Вместе со своей сестрой Аделаидой Евгения Герцык была одним из первых русских переводчиков Ницше: с указанием ее имени вышли «Сумерки идолов» и «Утренняя заря»; и ныне на полках книжных магазинов можно встретить современные переиздания «Воли к власти» (в варианте Э. Фёрстер-Ницше), где перу переводчика Евгении Герцык принадлежат предисловие и раздел «Европейский нигилизм»[1057]
. О Ницше сестры Герцык впервые услышали от приятеля-немца где-то около 1897 г. в захолустном Александрове и, купив при первой возможности его запрещенные в России сочинения, сразу принялись их переводить. – Откуда такой интерес у провинциальных девушек к проповеднику сверхчеловека? В своей высококультурной семье[1058] Аделаида и Евгения задыхались в самом прямом смысле слова. «Эстетическая аскеза», увлечение философским пессимизмом, сменившим материализм и эволюционизм в умах этих полудетей, не могли напитать их душ. В безрелигиозной атмосфере дома всякая внутренняя жизнь, оторванная от источников бытия, вырождалась в плоский, мертвящий скепсис. От Ницше они получили импульс для духовного становления: «все пошло по-иному», фигура «мученика познания» стала для них «великим водоразделом»[1059].Однако не так просто понять, каким образом желчная и больная мысль Ницше смогла разбудить эти сердца и умы, вдохнуть в них жизнь. Здесь нам видятся два соображения. Первую
подсказку – ключ к душам сестер Герцык дает Бердяев. Рассуждая об огромном влиянии Ницше на «русский ренессанс», он замечает: «…Тема Ницше представлялась русским темой религиозной по преимуществу»; «Ницше воспринимался как мистик и пророк», поскольку учил, как «пережить божественное, когда Бога нет»[1060]. Действительно, Евгения Герцык, в 20 лет уже твердо знавшая, что «Бога нет»[1061], через Ницше пришла к тому, что «die Welt ist tief – мир глубок»[1062]. – Но что это на самом деле за «глубина»? Ницше философски отрицает метафизическую глубину мира, называйся она кантовской вещью в себе («вещь в себе достойна гомерического смеха… она пуста…») или, тем паче, иным миром религии.
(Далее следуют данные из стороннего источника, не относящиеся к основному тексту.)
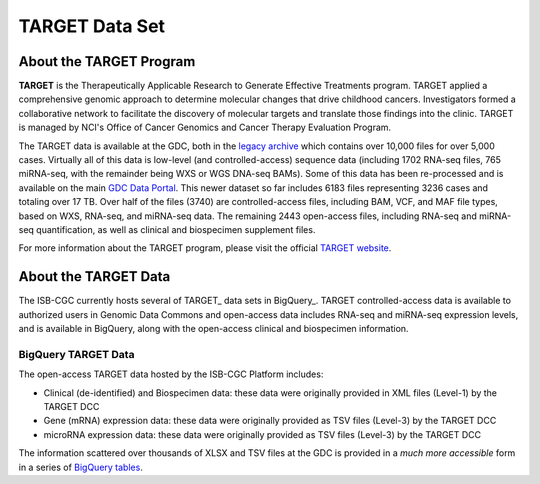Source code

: ***************
TARGET Data Set
***************

About the TARGET Program
------------------------
**TARGET** is the Therapeutically Applicable Research to Generate Effective Treatments program. TARGET applied a comprehensive genomic approach to determine molecular changes that drive childhood cancers. Investigators formed a collaborative network to facilitate the discovery of molecular targets and translate those findings into the clinic. TARGET is managed by NCI's Office of Cancer Genomics and Cancer Therapy Evaluation Program.

The TARGET data is available at the GDC, both in the `legacy archive <https://portal.gdc.cancer.gov/legacy-archive/search/f?filters=%7B%22op%22:%22and%22,%22content%22:%5B%7B%22op%22:%22in%22,%22content%22:%7B%22field%22:%22cases.project.program.name%22,%22value%22:%5B%22TARGET%22%5D%7D%7D%5D%7D>`_ which contains over 10,000 files for over 5,000 cases. Virtually all of this data is low-level (and controlled-access) sequence data (including 1702 RNA-seq files, 765 miRNA-seq, with the remainder being WXS or WGS DNA-seq BAMs).
Some of this data has been re-processed and is available on the main `GDC Data Portal <https://portal.gdc.cancer.gov/projects?filters=~%28op~%27and~content~%28~%28op~%27in~content~%28field~%27projects.program.name~value~%28~%27TARGET%29%29%29%29%29>`_. This newer dataset so far includes 6183 files representing 3236 cases and totaling over 17 TB. Over half of the files (3740) are controlled-access files, including BAM, VCF, and MAF file types, based on WXS, RNA-seq, and miRNA-seq data. The remaining 2443 open-access files, including RNA-seq and miRNA-seq quantification, as well as clinical and biospecimen supplement files.

For more information about the TARGET program, please visit the official `TARGET website <https://ocg.cancer.gov/programs/target>`_.

About the TARGET Data
---------------------

The ISB-CGC currently hosts several of TARGET_ data sets in BigQuery_. TARGET controlled-access data is available to authorized users in Genomic Data Commons and open-access data includes RNA-seq and miRNA-seq expression levels, and is available in BigQuery, along with the open-access clinical and biospecimen information.

BigQuery TARGET Data
+++++++++++++++++++++++

The open-access TARGET data hosted by the ISB-CGC Platform includes:

* Clinical (de-identified) and Biospecimen data: these data were originally provided in XML files (Level-1) by the TARGET DCC
* Gene (mRNA) expression data:  these data were originally provided as TSV files (Level-3) by the TARGET DCC
* microRNA expression data:  these data were originally provided as TSV files (Level-3) by the TARGET DCC

The information scattered over thousands of XLSX and TSV files at the GDC is provided in a *much more accessible* form in a series of 
`BigQuery tables <http://isb-cancer-genomics-cloud.readthedocs.io/en/latest/sections/data/data2/data_in_BQ.html#target-clinical-biospecimen-and-molecular-data>`_.


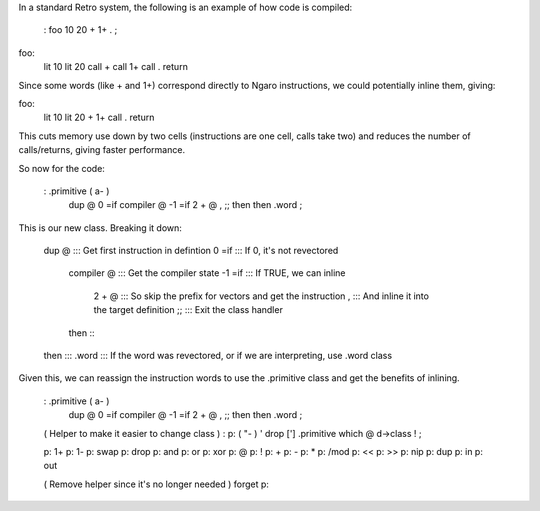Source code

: In a standard Retro system, the following is an example of how code is compiled:

  : foo 10 20 + 1+ . ;

foo:
  lit 10
  lit 20
  call +
  call 1+
  call .
  return

Since some words (like + and 1+) correspond directly to Ngaro instructions, we could potentially inline them, giving:

foo:
  lit 10
  lit 20
  +
  1+
  call .
  return

This cuts memory use down by two cells (instructions are one cell, calls take two) and reduces the number of calls/returns, giving faster performance.

So now for the code:

  : .primitive ( a- )
    dup @ 0 =if compiler @ -1 =if 2 + @ , ;; then then .word ;

This is our new class. Breaking it down:

  dup @          ::: Get first instruction in defintion
  0 =if          ::: If 0, it's not revectored
    compiler @   ::: Get the compiler state
    -1 =if       ::: If TRUE, we can inline
      2 + @      ::: So skip the prefix for vectors and get the instruction
      ,          ::: And inline it into the target definition
      ;;         ::: Exit the class handler
    then         :::
  then           :::
  .word          ::: If the word was revectored, or if we are interpreting, use .word class

Given this, we can reassign the instruction words to use the .primitive class and get the benefits of inlining.

  : .primitive ( a- )
    dup @ 0 =if compiler @ -1 =if 2 + @ , ;; then then .word ;

  ( Helper to make it easier to change class )
  : p: ( "- ) ' drop ['] .primitive which @ d->class ! ;

  p: 1+     p: 1-
  p: swap   p: drop
  p: and    p: or
  p: xor    p: @
  p: !      p: +
  p: -      p: *
  p: /mod   p: <<
  p: >>     p: nip
  p: dup    p: in
  p: out

  ( Remove helper since it's no longer needed )
  forget p:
Для Ницше «в мире нет ничего „внутреннего” и „внешнего”»[1063], – и в связи с этим тезисом как не вспомнить гётевский афоризм: природа не знает ядра и скорлупы. «Последняя» цель для естествоиспытателя Гёте – это тайна прафеномена, перед которой высшее, что может испытывать человек, это изумление, – дальше вопрошать он не вправе[1064]. Однако этот завет Гёте нарушил Р. Штейнер, шедший по его стопам в своей разработке метода «познания высших миров»: созданная Штейнером «духовная наука» в философском отношении есть феноменология, сама расценивающая себя как гётеанство. А если вспомнить здесь, с другой стороны, о великом интересе Штейнера к личности Ницше[1065], о влиянии духа, пафоса Ницше на идеи Штейнера, то сам собой выстраивается ряд имен и намечается традиция: Гёте – Ницше – Штейнер. Роль именно этих трех мыслителей в формировании мировоззрения Е. Герцык была решающей. Она сама была феноменологом по складу ума (мы уже говорили о ее «феноменологическом» подходе к человеку – об умении через жест или деталь костюма указать на его суть), и мерой глубины мира для нее была яркость и сила впечатления. Книги Ницше пробудили этот феноменологический дар Е. Герцык, став для нее, выражаясь в тогдашних терминах, своеобразным посвящением: здесь – начало ее пути познания, исток духовной жизни.